* DIRECTIONS FOR THIS TASK
Rewrite the account of the visit from "As is the norm" to "party set-up started.", renaming "main dining room" as "activity room".

* DOCUMENT EXTRACT
►
After eating, I took Susie for a tour of the facilities, but it being Sunday, there were people everywhere. Also, Covid-19 is loose in the place, so we need to have Susie masked, and we need to avoid being close to any staff or residents unless medically necessary. So Susie and I went outside and toured the little rose garden, including the smokers’ hut. It was 65F with a hot sun and blue skies, definitely not the typical Oregon February weather. We sat in the sun for a bit, but Susie got cold fast, so just a few minutes in the sun. The daffodils, Susie’s fav, are nearly ready, and the rose bushes are waking up. Soon it will be lovely out there.
As is the norm here in the Greater Portland area, the smell was not just tobacco in the courtyard.
We then called Susie’s mother, Leta, using FaceTime in the main dining room. Susie and Leta chatted for some time until the noise of the Super Bowl Sunday party set-up started.
◄
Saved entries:
►
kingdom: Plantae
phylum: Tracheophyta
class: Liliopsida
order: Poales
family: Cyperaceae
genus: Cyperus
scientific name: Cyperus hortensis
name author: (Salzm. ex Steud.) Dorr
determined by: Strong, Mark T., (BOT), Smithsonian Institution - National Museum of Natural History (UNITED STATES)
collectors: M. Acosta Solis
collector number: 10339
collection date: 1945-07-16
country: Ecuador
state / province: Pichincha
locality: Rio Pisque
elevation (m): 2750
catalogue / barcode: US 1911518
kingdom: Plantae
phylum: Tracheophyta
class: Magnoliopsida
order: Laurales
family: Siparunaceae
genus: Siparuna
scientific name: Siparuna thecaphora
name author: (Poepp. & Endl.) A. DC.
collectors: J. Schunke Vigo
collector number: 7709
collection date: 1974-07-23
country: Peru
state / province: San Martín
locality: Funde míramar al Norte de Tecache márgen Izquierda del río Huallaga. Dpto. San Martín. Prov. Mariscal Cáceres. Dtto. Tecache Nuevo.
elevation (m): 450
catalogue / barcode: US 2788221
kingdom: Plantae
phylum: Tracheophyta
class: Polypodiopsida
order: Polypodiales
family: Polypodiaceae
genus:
◄
* RESULT BELOW
As is the norm here in the Greater Portland area, the smell was not just tobacco in the courtyard.
We then called Susie’s mother, Leta, using FaceTime in the activity room. Susie and Leta chatted for some time until the noise of the Super Bowl Sunday party set-up started.